Skip to content

Latest commit



75 lines (55 loc) · 4.89 KB

File metadata and controls

75 lines (55 loc) · 4.89 KB

nonprobsvy 0.1.2


  • two additional datasets have been included: jvs (Job Vacancy Survey; a probability sample survey) and admin (Central Job Offers Database; a non-probability sample survey). The units and auxiliary variables have been aligned in a way that allows the data to be integrated using the methods implemented in this package.
  • a nonprobsvycheck function was added to check the balance in the totals of the variables based on the weighted weights between the non-probability and probability samples.
  • Important - the functions controlSel, controlOut and controlInf have been replaced by their counterparts control_sel, control_out and control_inf.


  • basic methods and functions related to variance estimation, weights and probability linking methods have been rewritten in a more optimal and readable way.


  • annotation has been added that arguments such as strata, subset and na_action are not supported for the time being.

nonprobsvy 0.1.1


  • bug Fix occurring when estimation was based on auxiliary variable, which led to compression of the data from the frame to the vector.
  • bug Fix related to not passing maxit argument from controlSel function to internally used nleqslv function
  • bug Fix related to storing vector in model_frame when predicting y_hat in mass imputation glm model when X is based in one auxiliary variable only - fix provided converting it to data.frame object.
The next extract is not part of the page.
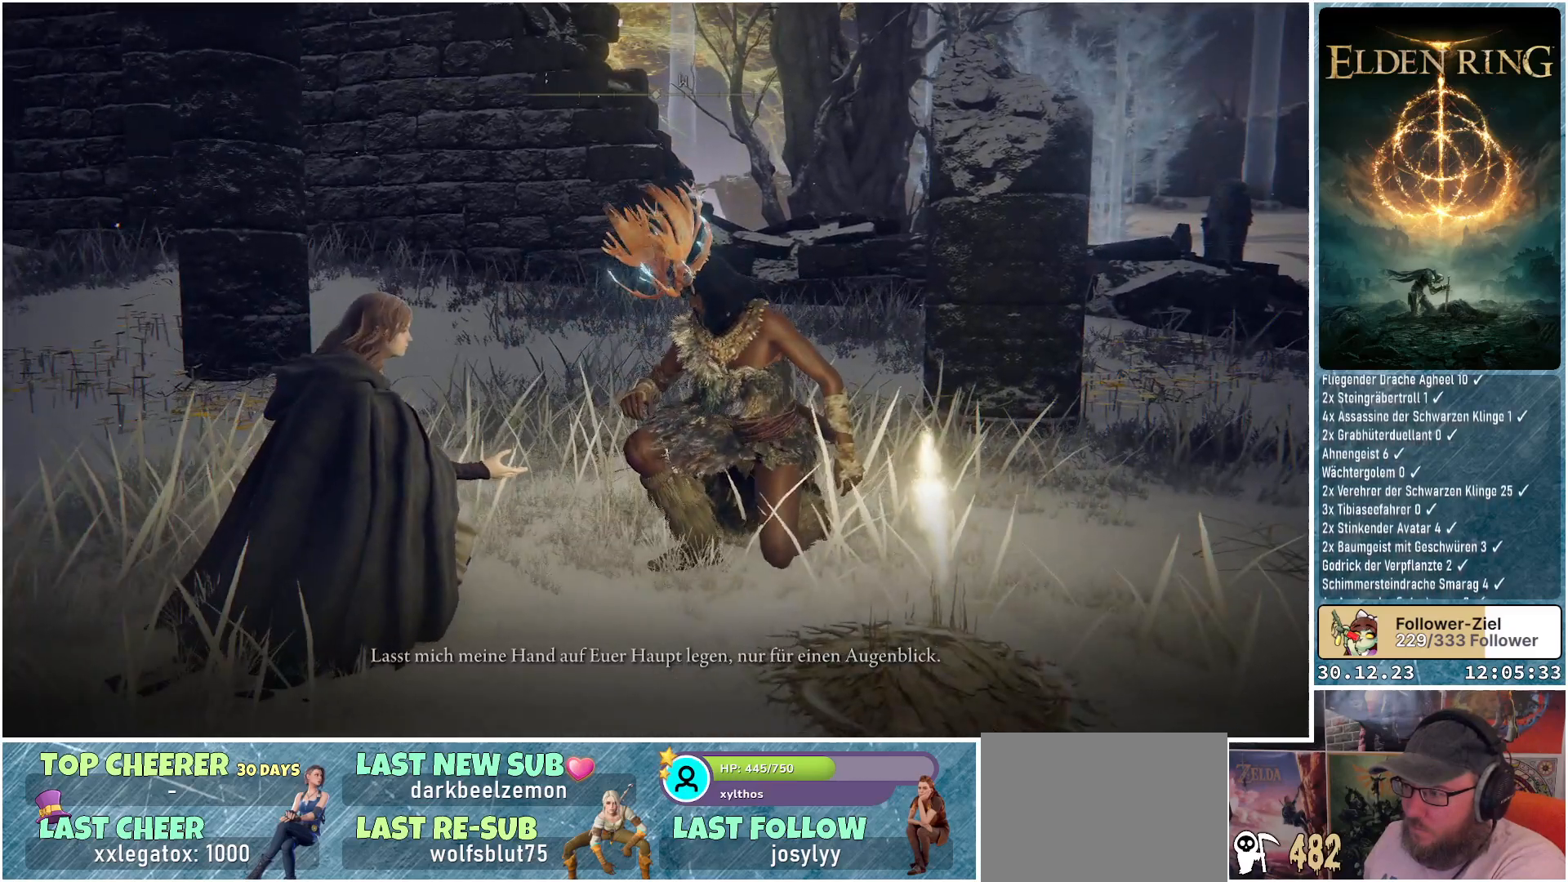
{"buttons": [], "left_stick": "center", "right_stick": "up", "events": []}
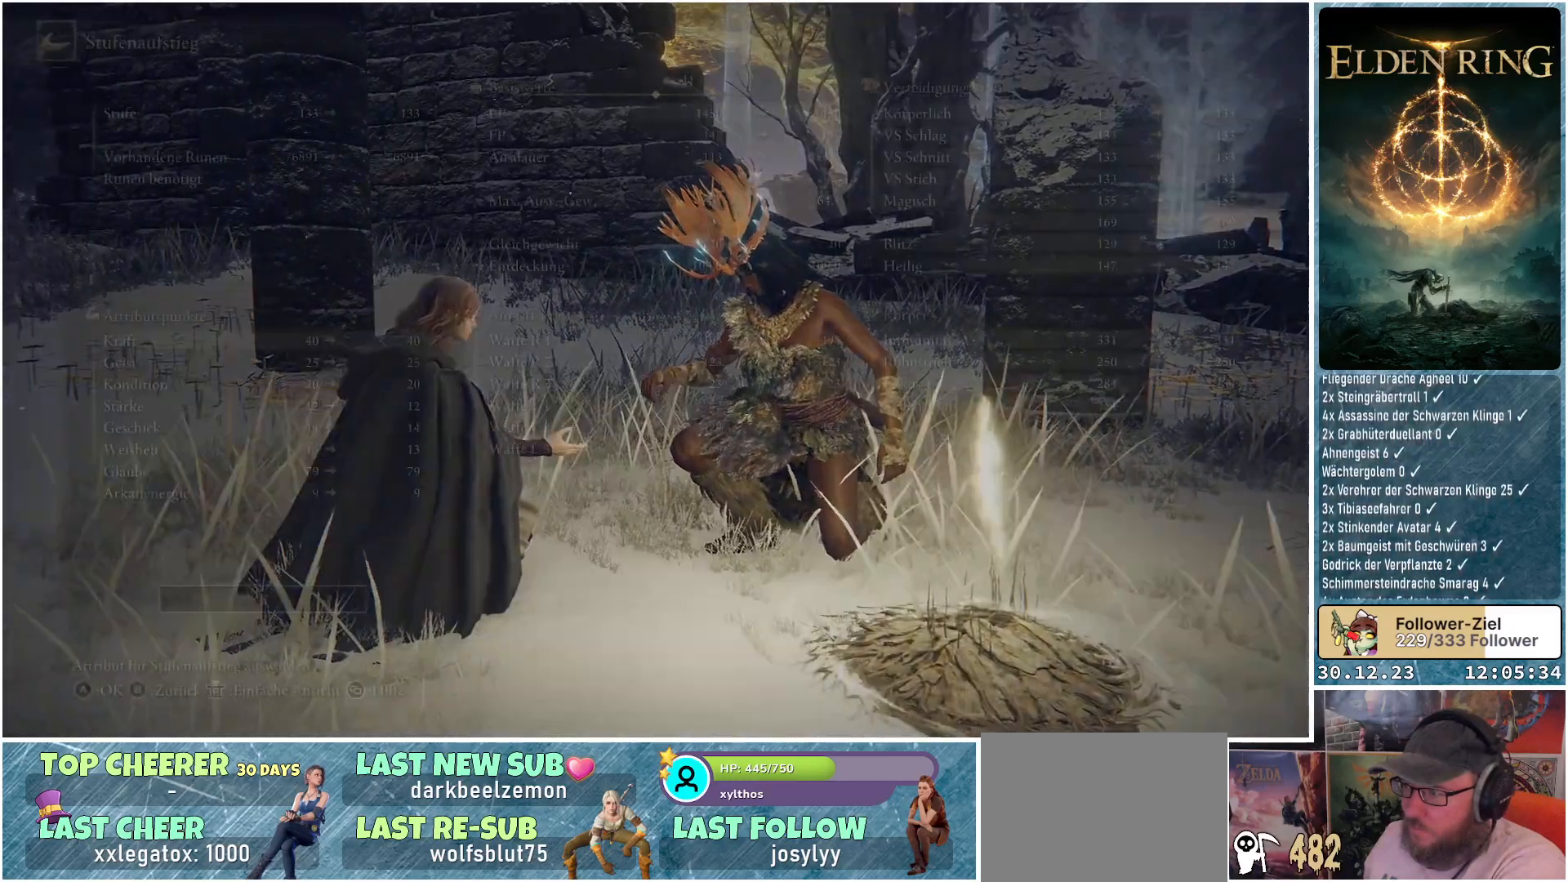
{"buttons": [], "left_stick": "center", "right_stick": "up-right", "events": [[334, "right_stick", "up-right"]]}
  • added information to summary about quality of estimation basing on difference between estimated and known total values of auxiliary variables
  • added estimation of exact standard error for k-nearest neighbor estimator.
  • added breaking change to controlOut function by switching values for predictive_match argument. From now on, the predictive_match = 1 means $\hat{y}-\hat{y}$ in predictive mean matching imputation and predictive_match = 2 corresponds to $\hat{y}-y$ matching.
  • implemented div option when variable selection (more in documentation) for doubly robust estimation.
  • added more insights to nonprob output such as gradient, hessian and jacobian derived from IPW estimation for mle and gee methods when IPW or DR model executed.
  • added estimated inclusion probabilities and its derivatives for probability and non-probability samples to nonprob output when IPW or DR model executed.
  • added model_frame matrix data from probability sample used for mass imputation to nonprob when MI or DR model executed.

Unit tests

  • added unit tests for variable selection models and mi estimation with vector of population totals available

nonprobsvy 0.1.0


  • implemented population mean estimation using doubly robust, inverse probability weighting and mass imputation methods
  • implemented inverse probability weighting models with Maximum Likelihood Estimation and Generalized Estimating Equations methods with logit, complementary log-log and probit link functions.
  • implemented generalized linear models, nearest neighbours and predictive mean matching methods for Mass Imputation
  • implemented bias correction estimators for doubly-robust approach
  • implemented estimation methods when vector of population means/totals is available
  • implemented variables selection with SCAD, LASSO and MCP penalization equations
  • implemented analytic and bootstrap (with parallel computation - doSNOW package) variance for described estimators
  • added control parameters for models
  • added S3 methods for object of nonprob class such as
    • nobs for samples size
    • pop.size for population size estimation
    • residuals for residuals of the inverse probability weighting model
    • cooks.distance for identifying influential observations that have a significant impact on the parameter estimates
    • hatvalues for measuring the leverage of individual observations
    • logLik for computing the log-likelihood of the model,
    • AIC (Akaike Information Criterion) for evaluating the model based on the trade-off between goodness of fit and complexity, helping in model selection
    • BIC (Bayesian Information Criterion) for a similar purpose as AIC but with a stronger penalty for model complexity
    • confint for calculating confidence intervals around parameter estimates
    • vcov for obtaining the variance-covariance matrix of the parameter estimates
    • deviance for assessing the goodness of fit of the model

Unit tests

  • added unit tests for IPW estimators.

Github repository

  • added automated R-cmd check


  • added documentation for nonprob function.